WebAssembly cannot interact with GPU-bound memory though. The only way to process a VideoFrame in WebAssembly is to first copy it over to WebAssembly's linear memory, using VideoFrame.copyTo(). That call triggers a readback from the GPU, meaning that the frame needs to be copied over from the GPU memory to the ArrayBuffer that describes the WebAssembly's linear memory. That copy is costly. A Full HD (1920x1080) SDR video frame in RGBA is 8MB and copy may take 15-20ms. That is a significant cost to pay, especially considering that the time budget per frame is only 40ms for a video at 25 frames per second, and 20ms for a video at 50 frames per second.

Copy times seem consistent with, albeit a bit higher than, times reported by Paul Adenot in his Memory Access Patterns in WebCodecs talk during W3C's workshop on professional media production on the Web. As Paul points out, "It's always better to keep the VideoFrames on the GPU if possible". Video frame processing with WebAssembly is possible but not the best option if that processing can be envisioned on the GPU.

WebGPU and video pixel formats

The arrangement of bytes in each plane of the VideoFrame essentially does not matter when WebGPU is used: the importExternalTexture() method accepts all common pixel formats and the GPUSampler takes care of converting these formats under the hoods to create RGBA colors.

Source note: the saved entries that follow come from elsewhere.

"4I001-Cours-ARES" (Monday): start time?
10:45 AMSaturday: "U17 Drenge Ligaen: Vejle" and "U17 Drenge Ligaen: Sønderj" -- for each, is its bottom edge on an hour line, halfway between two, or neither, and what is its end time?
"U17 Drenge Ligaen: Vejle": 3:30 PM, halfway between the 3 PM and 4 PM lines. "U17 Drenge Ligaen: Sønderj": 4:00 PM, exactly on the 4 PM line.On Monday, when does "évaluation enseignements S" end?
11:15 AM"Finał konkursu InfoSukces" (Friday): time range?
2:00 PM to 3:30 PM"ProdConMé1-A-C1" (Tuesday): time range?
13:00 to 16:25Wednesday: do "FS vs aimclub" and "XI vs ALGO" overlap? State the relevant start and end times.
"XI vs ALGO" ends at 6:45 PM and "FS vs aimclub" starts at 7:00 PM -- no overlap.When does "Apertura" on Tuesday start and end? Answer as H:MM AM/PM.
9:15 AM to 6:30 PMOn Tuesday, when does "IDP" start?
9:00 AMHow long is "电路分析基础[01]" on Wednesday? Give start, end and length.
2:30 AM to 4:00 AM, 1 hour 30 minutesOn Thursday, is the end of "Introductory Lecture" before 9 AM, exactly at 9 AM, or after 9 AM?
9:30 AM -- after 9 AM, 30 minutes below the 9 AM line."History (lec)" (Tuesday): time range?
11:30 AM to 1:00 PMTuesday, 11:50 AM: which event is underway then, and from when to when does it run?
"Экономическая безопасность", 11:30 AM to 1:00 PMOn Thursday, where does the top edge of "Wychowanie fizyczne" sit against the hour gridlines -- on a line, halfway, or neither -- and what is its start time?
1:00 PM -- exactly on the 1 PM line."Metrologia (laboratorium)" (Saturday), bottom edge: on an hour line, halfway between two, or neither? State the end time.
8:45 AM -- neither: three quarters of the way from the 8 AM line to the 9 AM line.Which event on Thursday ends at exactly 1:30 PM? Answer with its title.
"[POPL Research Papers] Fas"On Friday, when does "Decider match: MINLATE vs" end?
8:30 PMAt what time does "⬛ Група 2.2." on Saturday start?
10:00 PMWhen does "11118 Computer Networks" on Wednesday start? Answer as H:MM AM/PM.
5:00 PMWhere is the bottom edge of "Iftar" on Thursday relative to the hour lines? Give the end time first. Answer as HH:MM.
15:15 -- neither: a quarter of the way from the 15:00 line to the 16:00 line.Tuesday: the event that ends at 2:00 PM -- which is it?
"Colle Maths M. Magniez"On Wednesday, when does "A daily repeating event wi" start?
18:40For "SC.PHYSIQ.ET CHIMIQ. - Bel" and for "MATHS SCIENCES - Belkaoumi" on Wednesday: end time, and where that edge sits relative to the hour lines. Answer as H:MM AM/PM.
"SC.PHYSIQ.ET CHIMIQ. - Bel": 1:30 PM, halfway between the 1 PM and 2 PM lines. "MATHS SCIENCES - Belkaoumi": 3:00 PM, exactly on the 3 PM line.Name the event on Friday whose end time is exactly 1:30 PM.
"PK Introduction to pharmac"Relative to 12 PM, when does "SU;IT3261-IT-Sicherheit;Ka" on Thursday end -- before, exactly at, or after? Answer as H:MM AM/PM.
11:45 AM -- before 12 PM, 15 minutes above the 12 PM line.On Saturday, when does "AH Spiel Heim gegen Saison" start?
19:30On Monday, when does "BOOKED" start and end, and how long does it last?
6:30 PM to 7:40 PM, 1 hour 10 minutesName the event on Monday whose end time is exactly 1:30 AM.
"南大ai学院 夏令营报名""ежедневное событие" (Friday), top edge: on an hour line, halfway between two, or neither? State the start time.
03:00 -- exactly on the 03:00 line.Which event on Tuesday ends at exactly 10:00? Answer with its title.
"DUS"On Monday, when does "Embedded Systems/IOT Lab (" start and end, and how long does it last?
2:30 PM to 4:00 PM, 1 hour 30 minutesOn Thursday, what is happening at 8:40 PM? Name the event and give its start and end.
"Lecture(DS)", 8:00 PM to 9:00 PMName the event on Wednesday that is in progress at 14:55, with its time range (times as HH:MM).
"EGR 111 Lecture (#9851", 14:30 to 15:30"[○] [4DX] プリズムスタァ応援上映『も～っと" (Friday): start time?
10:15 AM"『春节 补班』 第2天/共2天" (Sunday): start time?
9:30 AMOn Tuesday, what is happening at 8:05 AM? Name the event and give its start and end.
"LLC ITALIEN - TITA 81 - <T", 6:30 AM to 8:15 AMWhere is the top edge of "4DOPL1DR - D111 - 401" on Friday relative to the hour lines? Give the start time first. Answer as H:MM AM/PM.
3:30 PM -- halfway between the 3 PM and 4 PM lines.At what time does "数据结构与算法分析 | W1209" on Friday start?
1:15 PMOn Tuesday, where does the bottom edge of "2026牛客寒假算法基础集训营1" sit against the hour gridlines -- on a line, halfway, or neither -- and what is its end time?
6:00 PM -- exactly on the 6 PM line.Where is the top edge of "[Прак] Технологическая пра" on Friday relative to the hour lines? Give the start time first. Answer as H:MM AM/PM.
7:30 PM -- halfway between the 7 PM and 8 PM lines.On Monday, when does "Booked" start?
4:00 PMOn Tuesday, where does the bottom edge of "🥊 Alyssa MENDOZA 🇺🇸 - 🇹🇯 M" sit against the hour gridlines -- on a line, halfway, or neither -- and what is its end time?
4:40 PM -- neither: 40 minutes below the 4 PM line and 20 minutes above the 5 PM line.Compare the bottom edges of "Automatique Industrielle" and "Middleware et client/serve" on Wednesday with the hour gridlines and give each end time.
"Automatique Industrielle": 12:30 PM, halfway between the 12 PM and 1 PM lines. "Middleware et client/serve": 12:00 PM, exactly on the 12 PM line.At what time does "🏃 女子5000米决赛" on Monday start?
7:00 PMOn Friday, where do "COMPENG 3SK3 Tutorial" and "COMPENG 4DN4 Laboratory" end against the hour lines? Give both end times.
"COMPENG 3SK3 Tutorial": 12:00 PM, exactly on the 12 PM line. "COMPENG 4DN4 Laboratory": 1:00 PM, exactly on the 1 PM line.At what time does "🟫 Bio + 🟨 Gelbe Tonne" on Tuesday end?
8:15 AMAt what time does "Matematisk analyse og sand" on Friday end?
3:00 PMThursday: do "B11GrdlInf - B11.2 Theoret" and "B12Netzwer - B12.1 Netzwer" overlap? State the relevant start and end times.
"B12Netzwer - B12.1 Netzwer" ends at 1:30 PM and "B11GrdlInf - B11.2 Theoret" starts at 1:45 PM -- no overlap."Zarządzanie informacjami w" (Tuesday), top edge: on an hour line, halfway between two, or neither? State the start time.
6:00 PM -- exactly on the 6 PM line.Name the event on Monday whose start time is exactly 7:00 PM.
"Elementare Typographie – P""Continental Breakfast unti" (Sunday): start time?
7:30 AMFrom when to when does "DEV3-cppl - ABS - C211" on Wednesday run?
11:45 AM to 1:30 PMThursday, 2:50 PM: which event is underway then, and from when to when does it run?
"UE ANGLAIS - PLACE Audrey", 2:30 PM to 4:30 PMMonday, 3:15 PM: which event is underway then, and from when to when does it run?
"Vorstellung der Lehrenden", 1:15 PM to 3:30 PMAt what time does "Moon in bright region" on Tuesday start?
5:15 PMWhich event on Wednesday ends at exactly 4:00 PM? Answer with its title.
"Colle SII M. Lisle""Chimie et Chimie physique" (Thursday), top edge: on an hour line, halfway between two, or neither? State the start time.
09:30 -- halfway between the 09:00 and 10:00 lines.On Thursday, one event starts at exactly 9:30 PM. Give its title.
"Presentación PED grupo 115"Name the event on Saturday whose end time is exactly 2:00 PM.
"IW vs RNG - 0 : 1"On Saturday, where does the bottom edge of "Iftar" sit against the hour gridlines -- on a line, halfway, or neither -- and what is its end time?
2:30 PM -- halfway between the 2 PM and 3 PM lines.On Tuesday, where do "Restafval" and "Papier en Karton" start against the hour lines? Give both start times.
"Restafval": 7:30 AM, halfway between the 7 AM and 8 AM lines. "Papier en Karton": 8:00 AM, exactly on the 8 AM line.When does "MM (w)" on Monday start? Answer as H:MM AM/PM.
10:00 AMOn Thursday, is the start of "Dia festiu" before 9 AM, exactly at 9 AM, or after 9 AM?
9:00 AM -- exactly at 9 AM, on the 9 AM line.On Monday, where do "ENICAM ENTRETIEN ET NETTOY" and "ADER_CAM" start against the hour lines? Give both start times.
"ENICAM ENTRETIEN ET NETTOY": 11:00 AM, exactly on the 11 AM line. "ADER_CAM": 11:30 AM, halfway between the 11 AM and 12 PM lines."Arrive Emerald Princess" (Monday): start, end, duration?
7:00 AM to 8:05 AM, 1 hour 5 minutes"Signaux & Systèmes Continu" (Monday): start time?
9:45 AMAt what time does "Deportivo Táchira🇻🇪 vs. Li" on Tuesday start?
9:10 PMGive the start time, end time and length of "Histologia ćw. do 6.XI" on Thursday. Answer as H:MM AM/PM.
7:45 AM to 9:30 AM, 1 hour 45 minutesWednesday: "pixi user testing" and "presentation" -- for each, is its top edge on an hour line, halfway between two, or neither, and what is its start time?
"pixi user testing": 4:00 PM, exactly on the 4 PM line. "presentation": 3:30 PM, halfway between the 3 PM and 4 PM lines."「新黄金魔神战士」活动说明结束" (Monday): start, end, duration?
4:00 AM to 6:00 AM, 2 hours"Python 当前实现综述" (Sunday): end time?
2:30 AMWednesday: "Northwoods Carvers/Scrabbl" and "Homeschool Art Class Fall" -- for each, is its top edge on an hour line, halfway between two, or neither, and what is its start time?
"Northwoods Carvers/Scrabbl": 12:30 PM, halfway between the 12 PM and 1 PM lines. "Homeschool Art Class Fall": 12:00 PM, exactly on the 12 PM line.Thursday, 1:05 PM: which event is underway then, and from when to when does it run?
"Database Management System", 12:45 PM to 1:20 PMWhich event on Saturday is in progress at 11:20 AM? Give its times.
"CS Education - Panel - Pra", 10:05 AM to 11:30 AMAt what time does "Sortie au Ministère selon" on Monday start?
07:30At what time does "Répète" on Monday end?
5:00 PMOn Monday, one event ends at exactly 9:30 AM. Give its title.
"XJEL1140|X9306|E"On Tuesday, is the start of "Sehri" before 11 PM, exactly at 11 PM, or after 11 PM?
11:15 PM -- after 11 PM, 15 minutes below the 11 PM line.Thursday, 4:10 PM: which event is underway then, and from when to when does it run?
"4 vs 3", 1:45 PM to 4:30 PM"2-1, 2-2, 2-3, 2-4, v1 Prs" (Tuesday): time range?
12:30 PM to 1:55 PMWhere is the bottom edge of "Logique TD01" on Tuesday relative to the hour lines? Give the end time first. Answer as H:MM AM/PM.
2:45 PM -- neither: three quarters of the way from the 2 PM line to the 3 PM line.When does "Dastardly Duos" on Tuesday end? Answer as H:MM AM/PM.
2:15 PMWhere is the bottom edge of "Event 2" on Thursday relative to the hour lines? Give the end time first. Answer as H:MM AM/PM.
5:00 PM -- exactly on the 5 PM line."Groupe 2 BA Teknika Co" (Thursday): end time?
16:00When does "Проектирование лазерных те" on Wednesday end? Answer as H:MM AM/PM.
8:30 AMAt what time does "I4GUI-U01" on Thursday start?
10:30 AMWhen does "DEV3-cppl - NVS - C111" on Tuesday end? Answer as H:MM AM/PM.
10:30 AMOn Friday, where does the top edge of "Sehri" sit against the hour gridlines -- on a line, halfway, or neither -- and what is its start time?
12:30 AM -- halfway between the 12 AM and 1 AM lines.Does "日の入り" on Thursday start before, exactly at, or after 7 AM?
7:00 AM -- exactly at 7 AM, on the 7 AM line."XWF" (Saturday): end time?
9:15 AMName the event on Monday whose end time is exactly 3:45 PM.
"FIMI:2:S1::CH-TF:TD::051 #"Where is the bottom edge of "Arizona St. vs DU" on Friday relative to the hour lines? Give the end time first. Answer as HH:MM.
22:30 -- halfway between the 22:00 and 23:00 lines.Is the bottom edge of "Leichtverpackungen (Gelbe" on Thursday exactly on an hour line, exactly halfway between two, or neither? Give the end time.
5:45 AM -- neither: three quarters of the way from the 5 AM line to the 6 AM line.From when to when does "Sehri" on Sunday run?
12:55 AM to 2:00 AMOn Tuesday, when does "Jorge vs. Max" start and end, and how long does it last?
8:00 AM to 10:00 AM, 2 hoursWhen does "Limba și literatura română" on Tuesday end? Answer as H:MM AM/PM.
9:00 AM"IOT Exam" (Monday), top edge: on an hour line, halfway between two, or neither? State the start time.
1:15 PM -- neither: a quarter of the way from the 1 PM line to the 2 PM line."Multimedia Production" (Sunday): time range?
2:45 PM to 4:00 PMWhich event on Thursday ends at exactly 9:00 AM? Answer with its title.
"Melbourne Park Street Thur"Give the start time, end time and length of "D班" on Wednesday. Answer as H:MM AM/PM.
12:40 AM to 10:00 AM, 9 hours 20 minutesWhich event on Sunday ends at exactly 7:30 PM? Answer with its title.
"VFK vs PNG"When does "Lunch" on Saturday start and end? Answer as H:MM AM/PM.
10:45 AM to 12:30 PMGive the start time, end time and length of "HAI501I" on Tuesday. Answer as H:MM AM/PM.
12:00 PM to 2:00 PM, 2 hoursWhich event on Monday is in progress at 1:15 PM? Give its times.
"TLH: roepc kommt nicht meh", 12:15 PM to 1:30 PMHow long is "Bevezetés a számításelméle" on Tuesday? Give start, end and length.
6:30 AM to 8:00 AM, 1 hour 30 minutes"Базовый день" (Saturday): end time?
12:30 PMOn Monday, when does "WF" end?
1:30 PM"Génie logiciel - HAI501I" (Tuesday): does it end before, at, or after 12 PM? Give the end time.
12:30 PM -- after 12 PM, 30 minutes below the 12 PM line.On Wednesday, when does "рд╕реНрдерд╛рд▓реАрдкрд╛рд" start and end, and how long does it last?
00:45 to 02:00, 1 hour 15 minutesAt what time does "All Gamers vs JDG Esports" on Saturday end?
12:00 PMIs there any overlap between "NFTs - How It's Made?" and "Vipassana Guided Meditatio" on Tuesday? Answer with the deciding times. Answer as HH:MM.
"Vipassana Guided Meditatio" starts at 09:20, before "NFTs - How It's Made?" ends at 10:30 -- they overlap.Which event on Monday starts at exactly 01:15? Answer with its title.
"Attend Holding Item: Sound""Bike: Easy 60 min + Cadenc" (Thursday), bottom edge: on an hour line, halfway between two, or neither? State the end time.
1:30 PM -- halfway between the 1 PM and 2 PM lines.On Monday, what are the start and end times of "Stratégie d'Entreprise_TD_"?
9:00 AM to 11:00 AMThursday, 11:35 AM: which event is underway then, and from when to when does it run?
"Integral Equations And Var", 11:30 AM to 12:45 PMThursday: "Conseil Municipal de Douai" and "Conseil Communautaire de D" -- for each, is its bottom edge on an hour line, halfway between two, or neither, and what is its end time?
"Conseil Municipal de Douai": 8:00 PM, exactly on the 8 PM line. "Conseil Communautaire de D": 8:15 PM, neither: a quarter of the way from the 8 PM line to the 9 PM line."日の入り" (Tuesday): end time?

As such, the shaders don't need to deal with format conversion, they will read RGBA pixels from the incoming video frame texture.

This actually makes use of WebGPU quite convenient to convert a VideoFrame whose format is one of the YUV variants to an RGBA one, as done in ToRGBXVideoFrameConverter.js.

One drawback is that it also means that VideoFrame that uses one of the YUV formats will get converted no matter what. Is there an easy way to preserve the initial YUV format using WebGPU?

WebAssembly and video pixel formats

As opposed to WebGPU, WebAssembly sees the pixels of a VideoFrame as a linear sequence of bytes, whose interpretation is up to the WebAssembly code that gets executed. The WebAssembly code thus needs to deal with the different possible variations of YUV and RGB arrangements... or frame conversion needs to take place before the frame reaches the WebAssembly code. Converting YUV-like formats to RGBA is relatively straightforward but that is still extra work.

WebAssembly and bytes arrangement

To speed up WebAssembly processing a bit, it seems useful to read RGBA bytes as one 32-bit integer. Beware though, WebAssembly reads memory using little-endian, so when reading the RGBA bytes at once, you actually end up with ABGR bytes in the 32-bit integer.

WebAssembly and SIMD

The use of SIMD instructions in WebAssembly could in theory further help divide the processing time by up to 4: SIMD instructions process vectors of 128 bits, meaning 16 color components or 4 pixels at once. This may be worth considering, depending on the processing being applied.

Acknowledgments

Work on this code was prompted and strongly inspired by demos, code and issues created by Bernard Aboba (@aboba) as part of joint Media Working Group and WebRTC Working Group discussions on the media pipeline architecture, see w3c/media-pipeline-arch#1 and underlying code in w3c/webcodecs#583 for additional context. Many thanks for providing the initial spark and starting code that @dontcallmedom and I could build upon!

WebAssembly code was loosely inspired the Video manipulation with WebAssembly article by Szabolcs Damján.